Questions about pretraining datasets

Question

Questions about pretraining datasets

koalaaaaaaaaa opened this issue a year ago · 2 comments

Hi @chao1224 , thanks for your code very much, I have some questions on pretraining datasets, hope that you can help me with it when it's convenient~
After reading your code, I'm wondering Why GEOM_drugs is used for pretraining while GEOM_qm9 is not used?, and as far as I know, GEOM datasets consists of GEOM_drugs and GEOM_qm9.
Thank you for your kindest reply!

Answer 1 · 2023-05-22T12:49:11.000Z

Hi @koalaaaaaaaaa,

Thank you for the question. There are two reasons.

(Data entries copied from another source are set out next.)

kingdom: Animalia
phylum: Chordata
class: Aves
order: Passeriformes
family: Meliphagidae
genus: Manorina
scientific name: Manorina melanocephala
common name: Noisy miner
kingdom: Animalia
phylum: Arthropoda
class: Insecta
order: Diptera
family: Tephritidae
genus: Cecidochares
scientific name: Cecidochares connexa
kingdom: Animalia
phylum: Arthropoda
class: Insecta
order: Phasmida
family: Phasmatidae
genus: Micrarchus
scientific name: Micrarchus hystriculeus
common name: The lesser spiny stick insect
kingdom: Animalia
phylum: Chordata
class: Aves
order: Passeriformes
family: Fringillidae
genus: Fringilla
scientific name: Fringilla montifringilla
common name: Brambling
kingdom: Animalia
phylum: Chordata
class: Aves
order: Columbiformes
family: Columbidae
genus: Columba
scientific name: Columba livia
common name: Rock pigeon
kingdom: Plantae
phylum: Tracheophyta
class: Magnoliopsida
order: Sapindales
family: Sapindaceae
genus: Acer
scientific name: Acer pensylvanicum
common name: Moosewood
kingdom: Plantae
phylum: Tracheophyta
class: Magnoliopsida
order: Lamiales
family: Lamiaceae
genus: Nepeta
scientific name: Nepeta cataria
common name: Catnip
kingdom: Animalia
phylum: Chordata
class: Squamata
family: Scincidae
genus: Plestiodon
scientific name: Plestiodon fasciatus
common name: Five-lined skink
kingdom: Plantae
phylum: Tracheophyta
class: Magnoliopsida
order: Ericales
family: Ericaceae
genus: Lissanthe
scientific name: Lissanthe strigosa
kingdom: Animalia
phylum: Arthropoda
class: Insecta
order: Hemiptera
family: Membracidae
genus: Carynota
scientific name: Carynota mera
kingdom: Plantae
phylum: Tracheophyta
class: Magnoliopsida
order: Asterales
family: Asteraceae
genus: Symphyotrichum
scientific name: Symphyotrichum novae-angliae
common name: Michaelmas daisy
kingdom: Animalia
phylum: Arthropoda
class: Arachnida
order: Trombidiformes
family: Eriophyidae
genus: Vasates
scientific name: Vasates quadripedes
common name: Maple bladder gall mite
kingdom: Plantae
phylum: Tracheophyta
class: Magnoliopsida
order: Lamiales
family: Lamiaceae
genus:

The main reason is that GEOM_Drugs contains more diverse drugs (e.g., in terms of the atom types and atom numbers), while QM9 is limited to 4 atom types and at most 9 atoms for each conformation. At pretraining, we expect the data distribution to be as diverse as possible, so we prefer GEOM_Drugs.
Another reason is that initially, we were thinking about if we should do downstream on QM9 tasks, so we didn't consider QM9 when preparing the dataset.
- Later, we didn't do that in the GraphMVP paper due to the datasize. In the initial version of GraphMVP, we only consider 250K conformations, and QM9 has 130K conformations, and it is hard to claim this is a reasonable pretraining-finetuning setting, so we didn't include that.

However, I also want to highlight that there are larger conformation datasets, like Molecule3D and PCQM4Mv2. GraphMVP was done in July 2021, and these two datasets were released after that. Both datasets are extracted from PubChemQC project with around 4M conformations, and Molecule3D has slightly more conformations. In our recent work, MoleculeSDE / GraphMVPv2 (codes will be released in one week), we redo the GraphMVP pretraining on PCQM4Mv2, where the QM9 can be taken as the downstream task this time.

Hope this answers your question.

Answer 2 · 2023-05-22T13:22:58.000Z

Thank you for your detailed and kindest reply!! It helped me a lot.